Helen: Oh, David, I am so...I can’t tell you how happy I am!
David: Happy?
(She hugs him.)
Helen: We felt something, the same thing. Together!
(Someone shouts “David!” from the dining room.)
David: They want their dessert and coffee. (shouts) Coming!
(David and Helen scramble to finish the dessert, squirting on the whipped cream, perhaps topping with a strawberry; She helps him arrange the dishes on a tray; She places the coffee pot on the tray; He lifts the tray uncertainly.)
Helen: Careful!
(David exits; we hear him being greeted enthusiastically; Helen takes out an airline ticket and cell phone from her coat and dials.)
Helen: Yes, I’d like to confirm my flight. Helen Jenkins. (She looks at the ticket.) Ticket number 00378496. Yes, I’ll wait. (Pauses.) Yes. That’s right, Atlanta and then Santiago. It’s on time? Good. Thank you.
(Helen puts away cell phone and ticket and is putting on her coat just as David enters, carrying more dirty dishes and wine bottles. He puts them on the counter, not noticing yet that she is preparing to leave.)
David: Ben, the bastard, noticed the whipped cream came from a can. “David, all that time in the kitchen, I’d have thought you were whipping cream by hand in a copper bowl.” That got Salmon going on the phallic properties of the aerosol can and how that –
(He finally notices that Helen has her coat on.)
David: Are you leaving?
Helen: Yes.
David: We just started talking. Stay until the others have gone.
Helen: I’m catching a red-eye to Atlanta.
David: Atlanta! What’s in Atlanta?
Helen: A connecting flight to Santiago.
David: You’re going back to Chile.
Helen: It’s where I’d like to be. When it happens. If it happens.
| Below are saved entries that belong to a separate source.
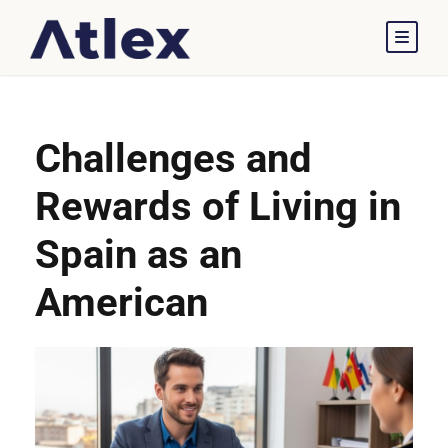
Challenges and
Rewards of Living in
Spain as an
American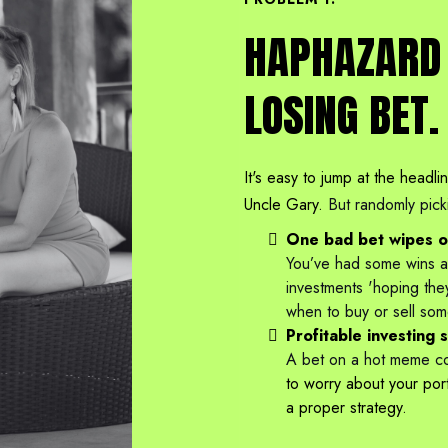
HAPHAZARD 
LOSING BET.
It's easy to jump at the headli
Uncle Gary.
But randomly pick
One bad bet wipes ou
You’ve had some wins an
investments 'hoping the
when to buy or sell som
Profitable investing 
A bet on a hot meme coi
to worry about your portf
a proper strategy.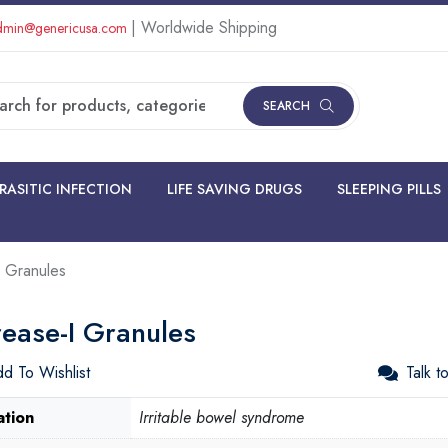
| Worldwide Shipping
min@genericusa.com
SEARCH
RASITIC INFECTION
LIFE SAVING DRUGS
SLEEPING PILLS
 Granules
ease-I Granules
d To Wishlist
Talk t
ation
Irritable bowel syndrome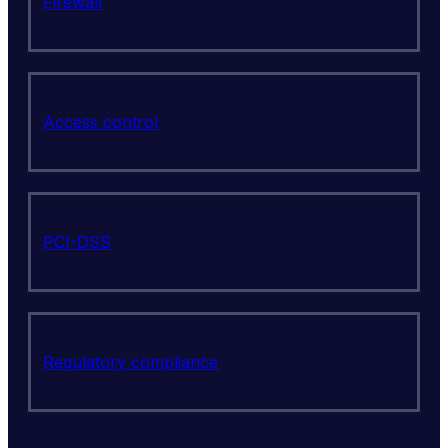
Firewall
Access control
PCI-DSS
Regulatory compliance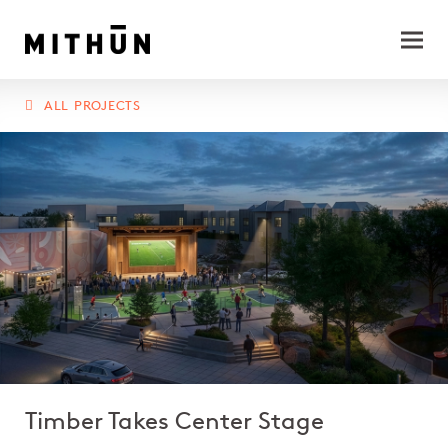
ALL PROJECTS
Timber Takes Center Stage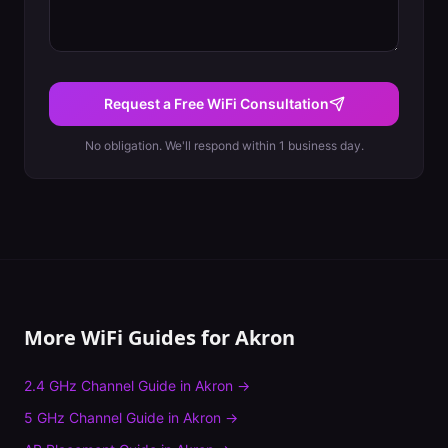
Request a Free WiFi Consultation
No obligation. We'll respond within 1 business day.
More WiFi Guides for
Akron
2.4 GHz Channel Guide
in
Akron
→
5 GHz Channel Guide
in
Akron
→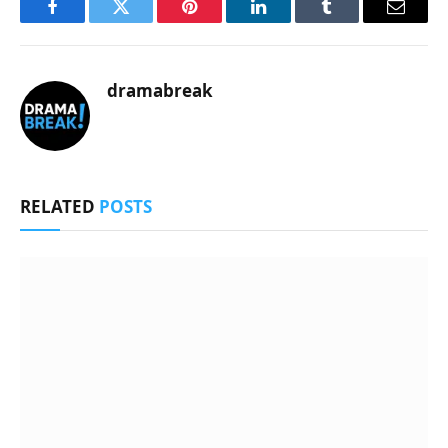
Facebook
Twitter
Pinterest
LinkedIn
Tumblr
Email
dramabreak
RELATED
POSTS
David: I see. (Someone calls for brandy.) Jesus! (He rummages in a liquor cabinet and finds brandy; he exits. Helen stands for a moment looking at the dining room door; thenshe pulls airline tickets from her coat and looks at them.)
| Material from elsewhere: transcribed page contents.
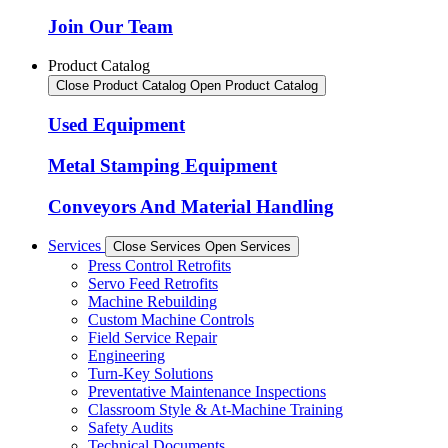
Join Our Team
Product Catalog
Close Product Catalog
Open Product Catalog
Used Equipment
Metal Stamping Equipment
Conveyors And Material Handling
Services
Close Services
Open Services
Press Control Retrofits
Servo Feed Retrofits
Machine Rebuilding
Custom Machine Controls
Field Service Repair
Engineering
Turn-Key Solutions
Preventative Maintenance Inspections
Classroom Style & At-Machine Training
Safety Audits
Technical Documents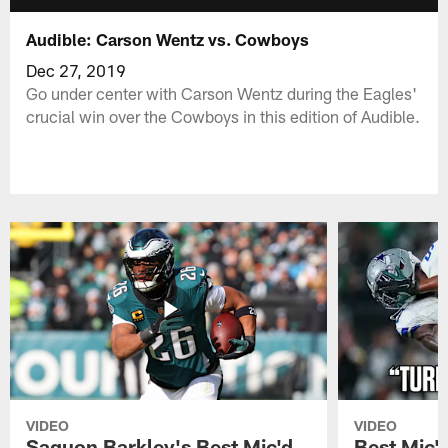
Audible: Carson Wentz vs. Cowboys
Dec 27, 2019
Go under center with Carson Wentz during the Eagles'
crucial win over the Cowboys in this edition of Audible.
VIDEO
VIDEO
Saquon Barkley's Best Mic'd
Best Mic'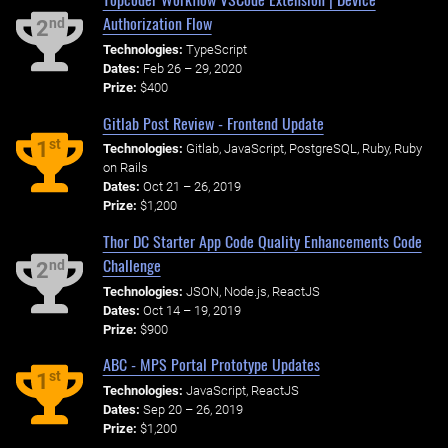
Authorization Flow
nd
2
Technologies:
TypeScript
Dates:
Feb 26 – 29, 2020
Prize:
$400
Gitlab Post Review - Frontend Update
st
1
Technologies:
Gitlab, JavaScript, PostgreSQL, Ruby, Ruby
on Rails
Dates:
Oct 21 – 26, 2019
Prize:
$1,200
Thor DC Starter App Code Quality Enhancements Code
Challenge
nd
2
Technologies:
JSON, Node.js, ReactJS
Dates:
Oct 14 – 19, 2019
Prize:
$900
ABC - MPS Portal Prototype Updates
st
1
Technologies:
JavaScript, ReactJS
Dates:
Sep 20 – 26, 2019
Prize:
$1,200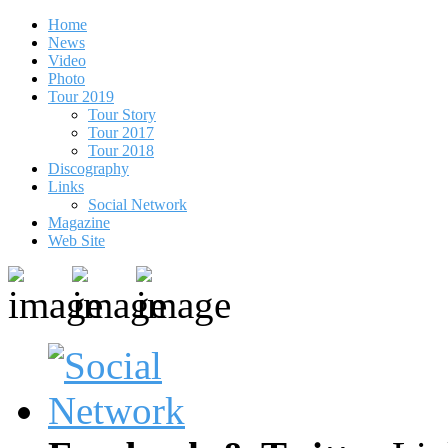
Home
News
Video
Photo
Tour 2019
Tour Story
Tour 2017
Tour 2018
Discography
Links
Social Network
Magazine
Web Site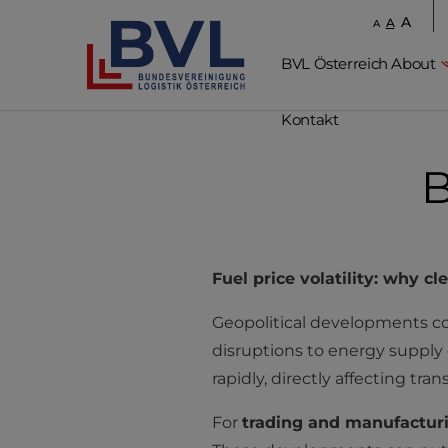
A
A
A
BVL Österreich About
Kontakt
B
Fuel price volatility: why cl
Geopolitical developments cont
disruptions to energy supply ch
rapidly, directly affecting tra
For
trading and manufactur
(David enters) Six months. We have six months for certain, right?
Helen: Yes.
David: These could be the freest six months of our lives, of anyone’s lives ever. Nothing to plan for, no long term responsibilities. Just live. That’s all we would need to do. Live to the fullest. Whatever that means. Do you know what that means?
Helen: I haven’t the faintest.
David: I’ve always wanted to know what that means. (Pauses.) Stay. Stay here with me.
Helen: I really can’t. My flight leaves in three hours.
David: Skip the flight. You said we never talked. Now we can talk.
Helen: (She holds up the airline tickets) I bought two tickets.
David: What?
Helen: Two tickets to Chile. All you need is your passport.
David: I...I’ve never been to Chile. I’ve never been to South America.
Helen: I invited you many times.
David: I know, I...
Helen: Your passport. We can buy everything else.
David: (He looks towards the dining room, then back to Helen.) I’m department chair...I...they’re counting...
Helen: The freest six months anyone has ever had. You put it so well.
David: (He looks again at the dining room and then back to Helen.) Six months.